Aslan would like eblasakimab to be that second option, even as Firth acknowledged the tough job it will be to convince patients to try another medicine.

“We have to bear in mind there are very few other treatment options available and most of these patients are deriving certainly some benefit from [Dupixent]. So it's very challenging for them to consider coming off it,” Firth said. “I think if you present to them an alternative treatment that had comparable—possibly better—efficacy with lower rates of conjunctivitis, a monthly regimen, I think it will be a much easier decision to consider switching away.”

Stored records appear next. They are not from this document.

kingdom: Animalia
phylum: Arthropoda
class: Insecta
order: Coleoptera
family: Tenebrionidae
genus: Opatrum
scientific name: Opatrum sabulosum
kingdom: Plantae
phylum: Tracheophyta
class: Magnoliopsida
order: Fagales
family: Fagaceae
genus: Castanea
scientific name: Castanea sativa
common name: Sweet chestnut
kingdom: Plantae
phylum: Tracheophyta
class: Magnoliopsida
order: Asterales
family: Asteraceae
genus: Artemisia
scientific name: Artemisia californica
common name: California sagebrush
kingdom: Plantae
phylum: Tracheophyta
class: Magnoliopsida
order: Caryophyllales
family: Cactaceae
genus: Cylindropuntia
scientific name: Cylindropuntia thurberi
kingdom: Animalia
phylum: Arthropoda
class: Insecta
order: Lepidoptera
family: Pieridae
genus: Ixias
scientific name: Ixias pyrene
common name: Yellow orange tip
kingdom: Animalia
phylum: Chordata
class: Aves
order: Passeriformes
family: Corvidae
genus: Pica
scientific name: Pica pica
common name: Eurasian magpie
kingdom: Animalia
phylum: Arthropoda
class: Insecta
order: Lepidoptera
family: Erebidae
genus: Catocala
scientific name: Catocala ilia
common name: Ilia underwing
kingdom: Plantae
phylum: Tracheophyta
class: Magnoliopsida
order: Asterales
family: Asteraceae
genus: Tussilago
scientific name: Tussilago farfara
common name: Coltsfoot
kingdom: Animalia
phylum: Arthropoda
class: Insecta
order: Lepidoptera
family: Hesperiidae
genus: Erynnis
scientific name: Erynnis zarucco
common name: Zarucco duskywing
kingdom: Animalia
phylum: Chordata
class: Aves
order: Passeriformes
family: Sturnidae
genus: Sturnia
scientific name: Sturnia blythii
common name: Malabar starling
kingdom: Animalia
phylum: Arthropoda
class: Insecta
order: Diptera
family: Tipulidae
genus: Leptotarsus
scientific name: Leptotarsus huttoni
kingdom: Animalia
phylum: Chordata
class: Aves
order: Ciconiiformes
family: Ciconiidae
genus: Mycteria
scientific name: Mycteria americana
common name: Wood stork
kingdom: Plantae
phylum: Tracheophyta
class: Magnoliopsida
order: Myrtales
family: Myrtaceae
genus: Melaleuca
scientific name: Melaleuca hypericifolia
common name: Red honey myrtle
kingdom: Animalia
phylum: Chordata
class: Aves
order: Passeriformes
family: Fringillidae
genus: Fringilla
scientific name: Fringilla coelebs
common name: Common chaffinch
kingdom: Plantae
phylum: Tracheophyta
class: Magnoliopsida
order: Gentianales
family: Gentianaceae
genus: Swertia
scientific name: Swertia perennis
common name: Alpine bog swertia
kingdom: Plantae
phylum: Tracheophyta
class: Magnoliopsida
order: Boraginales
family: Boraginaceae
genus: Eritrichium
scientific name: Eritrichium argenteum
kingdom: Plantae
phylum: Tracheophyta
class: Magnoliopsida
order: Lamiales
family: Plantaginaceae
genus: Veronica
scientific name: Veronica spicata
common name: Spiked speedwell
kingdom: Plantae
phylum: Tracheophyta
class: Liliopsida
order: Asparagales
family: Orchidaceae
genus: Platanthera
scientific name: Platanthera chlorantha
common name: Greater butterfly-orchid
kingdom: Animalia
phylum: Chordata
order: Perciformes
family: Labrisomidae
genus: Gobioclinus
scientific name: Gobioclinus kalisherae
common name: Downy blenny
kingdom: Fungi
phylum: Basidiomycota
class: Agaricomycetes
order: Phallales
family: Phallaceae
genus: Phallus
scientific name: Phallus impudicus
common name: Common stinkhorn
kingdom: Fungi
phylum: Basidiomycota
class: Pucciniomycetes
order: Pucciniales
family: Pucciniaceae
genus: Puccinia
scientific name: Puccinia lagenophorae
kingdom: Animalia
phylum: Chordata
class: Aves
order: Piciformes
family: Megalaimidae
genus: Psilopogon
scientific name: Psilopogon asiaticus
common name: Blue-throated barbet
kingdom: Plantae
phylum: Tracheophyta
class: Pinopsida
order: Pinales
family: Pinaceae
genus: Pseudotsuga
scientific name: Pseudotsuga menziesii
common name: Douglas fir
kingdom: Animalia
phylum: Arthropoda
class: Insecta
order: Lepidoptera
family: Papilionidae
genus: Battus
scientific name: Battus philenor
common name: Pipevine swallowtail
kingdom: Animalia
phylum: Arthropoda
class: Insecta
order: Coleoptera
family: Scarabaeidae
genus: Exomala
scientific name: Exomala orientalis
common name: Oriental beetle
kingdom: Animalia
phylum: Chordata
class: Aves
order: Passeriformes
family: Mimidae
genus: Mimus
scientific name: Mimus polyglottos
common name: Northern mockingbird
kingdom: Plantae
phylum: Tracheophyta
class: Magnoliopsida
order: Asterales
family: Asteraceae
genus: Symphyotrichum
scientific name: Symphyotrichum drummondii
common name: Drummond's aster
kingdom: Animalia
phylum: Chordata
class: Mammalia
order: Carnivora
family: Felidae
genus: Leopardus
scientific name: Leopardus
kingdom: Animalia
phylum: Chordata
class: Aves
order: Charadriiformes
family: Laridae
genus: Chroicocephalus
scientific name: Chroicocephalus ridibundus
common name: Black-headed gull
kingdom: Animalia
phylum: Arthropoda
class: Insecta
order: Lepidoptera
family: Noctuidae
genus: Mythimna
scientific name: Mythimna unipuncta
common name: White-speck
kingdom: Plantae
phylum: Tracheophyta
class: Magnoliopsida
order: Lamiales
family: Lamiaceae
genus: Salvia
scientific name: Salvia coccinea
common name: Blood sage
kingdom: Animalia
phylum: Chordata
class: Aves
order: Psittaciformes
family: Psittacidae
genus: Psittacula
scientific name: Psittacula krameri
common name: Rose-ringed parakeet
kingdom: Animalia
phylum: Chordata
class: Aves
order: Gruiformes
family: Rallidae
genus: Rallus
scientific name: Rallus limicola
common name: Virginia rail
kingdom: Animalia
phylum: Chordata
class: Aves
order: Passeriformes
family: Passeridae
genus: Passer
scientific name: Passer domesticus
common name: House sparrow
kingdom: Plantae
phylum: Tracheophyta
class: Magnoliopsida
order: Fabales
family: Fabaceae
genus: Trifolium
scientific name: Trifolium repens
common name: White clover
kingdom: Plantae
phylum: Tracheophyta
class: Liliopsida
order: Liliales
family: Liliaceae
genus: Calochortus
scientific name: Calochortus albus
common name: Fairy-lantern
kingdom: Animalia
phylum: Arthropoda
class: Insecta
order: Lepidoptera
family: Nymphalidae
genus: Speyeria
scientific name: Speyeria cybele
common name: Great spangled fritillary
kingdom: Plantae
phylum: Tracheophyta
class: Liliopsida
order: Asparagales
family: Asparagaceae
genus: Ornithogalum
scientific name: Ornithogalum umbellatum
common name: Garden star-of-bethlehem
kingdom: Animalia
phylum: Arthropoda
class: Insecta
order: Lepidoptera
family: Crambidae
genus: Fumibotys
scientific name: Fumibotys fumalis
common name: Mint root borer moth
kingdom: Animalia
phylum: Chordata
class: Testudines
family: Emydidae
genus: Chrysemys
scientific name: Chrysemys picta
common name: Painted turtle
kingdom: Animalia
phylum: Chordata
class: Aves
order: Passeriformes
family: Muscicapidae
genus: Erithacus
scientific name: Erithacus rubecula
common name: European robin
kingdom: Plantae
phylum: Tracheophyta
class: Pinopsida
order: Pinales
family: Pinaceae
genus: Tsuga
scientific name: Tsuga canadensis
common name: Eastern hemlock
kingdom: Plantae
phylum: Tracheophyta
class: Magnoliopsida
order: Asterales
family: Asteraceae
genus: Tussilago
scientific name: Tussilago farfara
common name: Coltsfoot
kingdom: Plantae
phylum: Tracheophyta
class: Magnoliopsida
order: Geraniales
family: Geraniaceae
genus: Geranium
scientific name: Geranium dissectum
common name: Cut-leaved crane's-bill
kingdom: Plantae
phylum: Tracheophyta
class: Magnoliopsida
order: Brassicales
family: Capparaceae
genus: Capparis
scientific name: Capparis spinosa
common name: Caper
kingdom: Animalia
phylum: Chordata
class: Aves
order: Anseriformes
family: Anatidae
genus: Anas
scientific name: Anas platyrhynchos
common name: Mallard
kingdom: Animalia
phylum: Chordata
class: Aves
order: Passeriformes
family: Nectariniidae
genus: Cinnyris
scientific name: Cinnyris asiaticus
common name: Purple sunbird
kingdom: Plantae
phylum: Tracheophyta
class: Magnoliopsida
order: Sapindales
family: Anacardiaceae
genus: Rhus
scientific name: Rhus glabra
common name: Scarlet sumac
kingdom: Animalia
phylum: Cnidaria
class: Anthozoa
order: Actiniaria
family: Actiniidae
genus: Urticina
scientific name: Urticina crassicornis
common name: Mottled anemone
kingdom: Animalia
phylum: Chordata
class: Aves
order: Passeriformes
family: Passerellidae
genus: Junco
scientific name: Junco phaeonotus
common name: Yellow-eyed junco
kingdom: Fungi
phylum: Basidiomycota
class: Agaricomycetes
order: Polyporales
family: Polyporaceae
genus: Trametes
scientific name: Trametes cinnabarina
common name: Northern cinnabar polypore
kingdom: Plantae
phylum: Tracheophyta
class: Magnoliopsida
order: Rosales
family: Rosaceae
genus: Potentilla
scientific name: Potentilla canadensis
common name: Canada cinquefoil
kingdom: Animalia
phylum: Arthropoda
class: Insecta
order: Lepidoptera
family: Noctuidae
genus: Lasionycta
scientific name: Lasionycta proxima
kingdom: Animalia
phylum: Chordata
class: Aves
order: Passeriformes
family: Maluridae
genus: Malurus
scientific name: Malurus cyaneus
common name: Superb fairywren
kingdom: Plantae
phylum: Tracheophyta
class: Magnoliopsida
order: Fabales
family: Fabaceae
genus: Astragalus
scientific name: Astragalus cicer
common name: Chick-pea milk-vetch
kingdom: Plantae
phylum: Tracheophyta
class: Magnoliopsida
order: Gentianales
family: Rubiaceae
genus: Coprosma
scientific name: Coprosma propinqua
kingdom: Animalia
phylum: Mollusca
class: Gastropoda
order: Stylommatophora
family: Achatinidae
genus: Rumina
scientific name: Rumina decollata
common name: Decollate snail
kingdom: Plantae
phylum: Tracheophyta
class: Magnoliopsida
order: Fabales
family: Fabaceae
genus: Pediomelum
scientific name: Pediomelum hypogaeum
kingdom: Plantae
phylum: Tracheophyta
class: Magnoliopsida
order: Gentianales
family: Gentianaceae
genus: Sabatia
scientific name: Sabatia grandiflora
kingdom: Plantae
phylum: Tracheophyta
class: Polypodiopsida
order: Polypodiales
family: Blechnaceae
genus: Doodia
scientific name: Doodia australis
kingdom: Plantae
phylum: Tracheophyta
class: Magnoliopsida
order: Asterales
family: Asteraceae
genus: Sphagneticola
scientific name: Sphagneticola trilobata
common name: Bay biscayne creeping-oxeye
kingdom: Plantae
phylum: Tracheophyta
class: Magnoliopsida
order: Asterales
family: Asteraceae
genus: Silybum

Analysts had questions about the high performance of the placebo arms. Kircik noted that the drug well out-performed placebo on the most important measures: EASI-90 and the clear skin rating scale.

“If the drug gets approved tomorrow, it's gonna be a great gain, not only for the patients but for us as clinicians that we're going to have something new in our armamentarium to treat atopic dermatitis. It's a win-win situation,” Kircik said, noting “very encouraging” efficacy.

He cautioned that dermatology practitioners are “very, very risk averse.” If eblasakimab can bring the adverse event rates down, it could someday become a first-line option. Aslan’s therapy also seemed to kick in quickly, with a sharp decline in severity occurring by the second week.

“We are a very impatient society. Our patients want to get better the next day,” he said.

With the mixed data between the doses, Kaoukhov said the 600 mg dose every four weeks is being considered for the phase 3 trial. Aslan will also be tweaking the inclusion/exclusion criteria for the coming late-stage trial. The CMO said one option is extending the “washout period” between taking a previous medication and entering the trial. However, this could restrict the patient population as many are unwilling to go off therapy for too long.

“Obviously it's a difficult balancing act to keep the studies feasible,” Kaoukhov said. “It's a very difficult disease and keeping patients off of treatment for an extended period of time, it's a difficult proposition to make.”